▶ _ASSIGNMENT_:
Every line below that holds "shoulder" must be copied.

Joint position lists
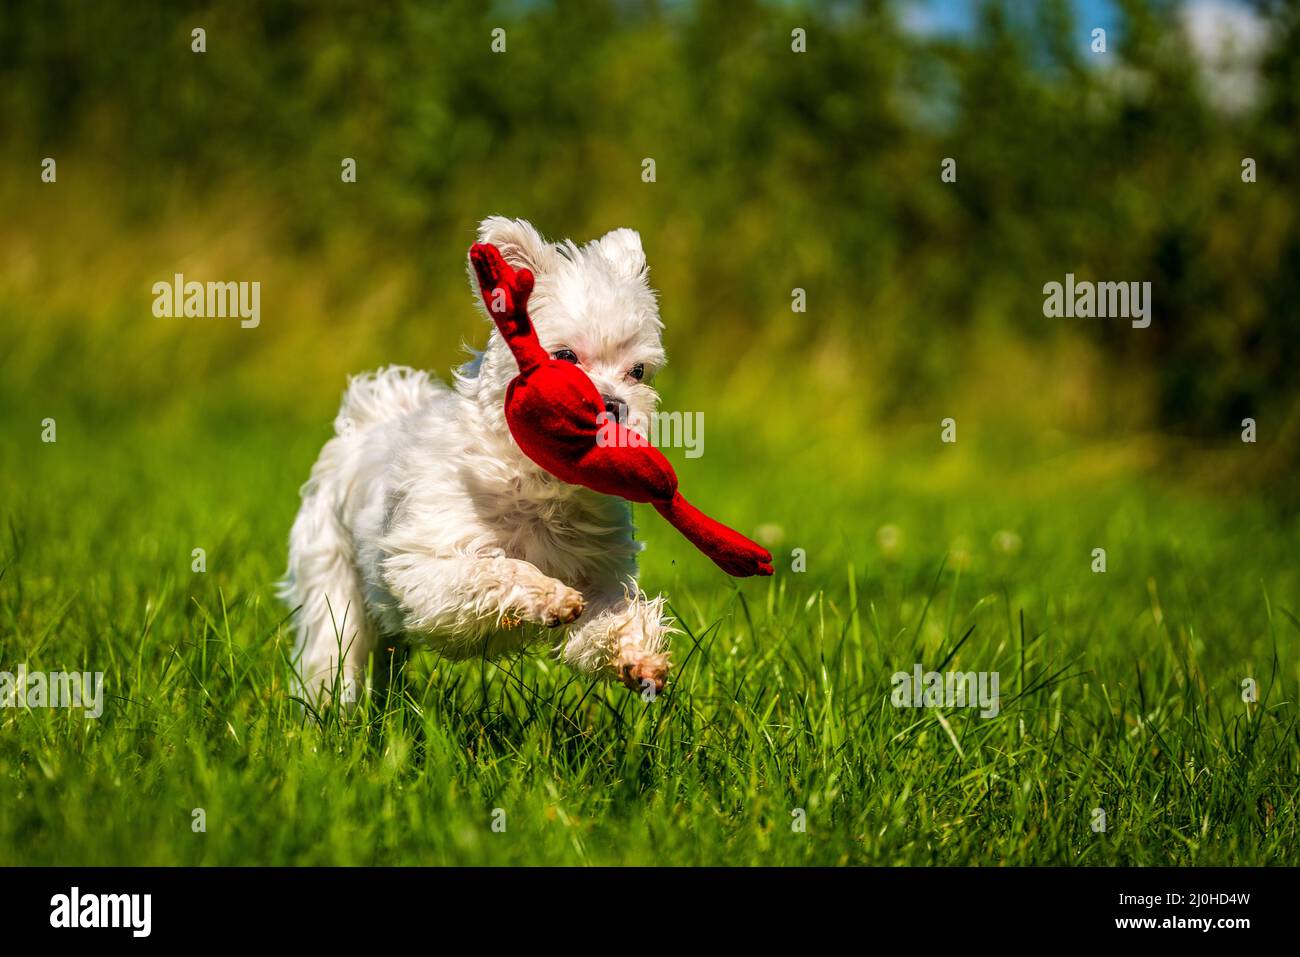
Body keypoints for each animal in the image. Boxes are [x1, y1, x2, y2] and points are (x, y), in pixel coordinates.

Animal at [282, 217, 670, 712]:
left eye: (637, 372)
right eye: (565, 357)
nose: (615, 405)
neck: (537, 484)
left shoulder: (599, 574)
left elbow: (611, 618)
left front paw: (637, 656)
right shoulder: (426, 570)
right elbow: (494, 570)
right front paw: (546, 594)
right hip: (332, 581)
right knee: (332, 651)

* * *

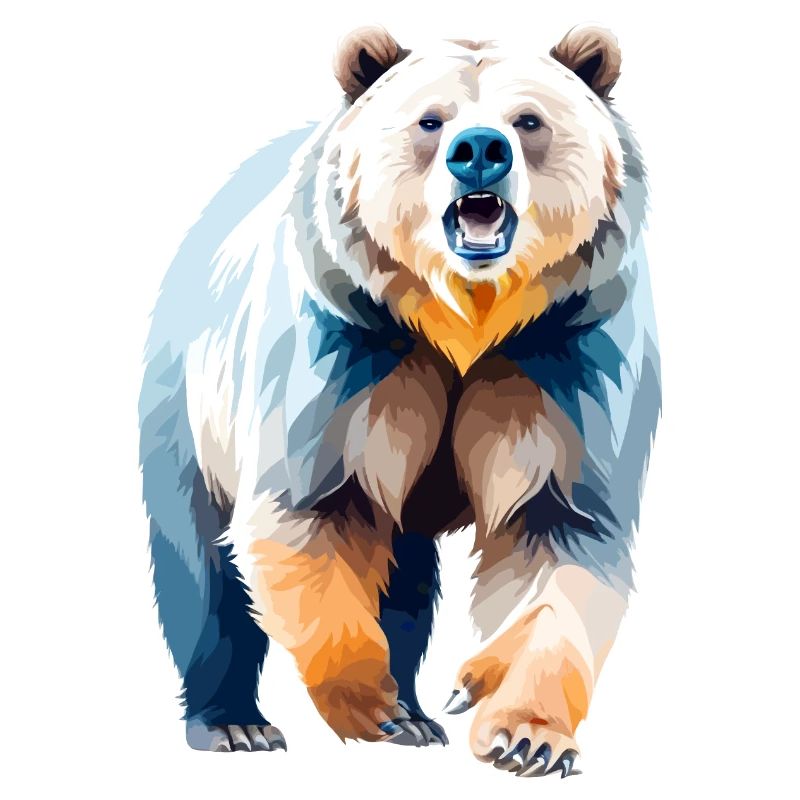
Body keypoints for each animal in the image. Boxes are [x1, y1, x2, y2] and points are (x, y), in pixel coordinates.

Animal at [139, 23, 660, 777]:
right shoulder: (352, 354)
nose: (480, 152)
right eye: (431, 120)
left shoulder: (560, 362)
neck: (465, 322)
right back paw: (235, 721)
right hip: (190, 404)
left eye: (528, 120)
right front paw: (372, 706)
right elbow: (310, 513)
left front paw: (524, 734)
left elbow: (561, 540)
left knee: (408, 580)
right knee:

▶ _EXERCISE ANSWER_:
left shoulder: (599, 574)
right shoulder: (426, 570)
right shoulder: (352, 354)
left shoulder: (560, 362)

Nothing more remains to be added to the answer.